> TASK REQUIREMENTS: What is needed is an exact transcription of the line with "to join our Communications Pla" and all the lines that follow it in the entries below; add nothing else.

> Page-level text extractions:
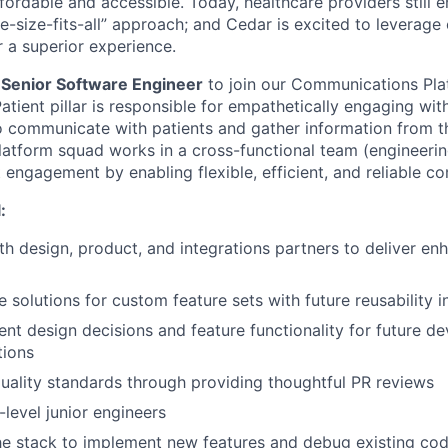
ordable and accessible. Today, healthcare providers still e
e-size-fits-all” approach; and Cedar is excited to leverag
r a superior experience.
a
Senior Software Engineer
to join our Communications Pla
 Patient pillar is responsible for empathetically engaging wit
o communicate with patients and gather information from 
tform squad works in a cross-functional team (engineerin
t engagement by enabling flexible, efficient, and reliable c
:
th design, product, and integrations partners to deliver e
e solutions for custom feature sets with future reusability 
nt design decisions and feature functionality for future d
tions
ality standards through providing thoughtful PR reviews
level junior engineers
he stack to implement new features and debug existing co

> RESULT BELOW:
to join our Communications Pla
 Patient pillar is responsible for empathetically engaging wit
o communicate with patients and gather information from 
tform squad works in a cross-functional team (engineerin
t engagement by enabling flexible, efficient, and reliable c
:
th design, product, and integrations partners to deliver e
e solutions for custom feature sets with future reusability 
nt design decisions and feature functionality for future d
tions
ality standards through providing thoughtful PR reviews
level junior engineers
he stack to implement new features and debug existing co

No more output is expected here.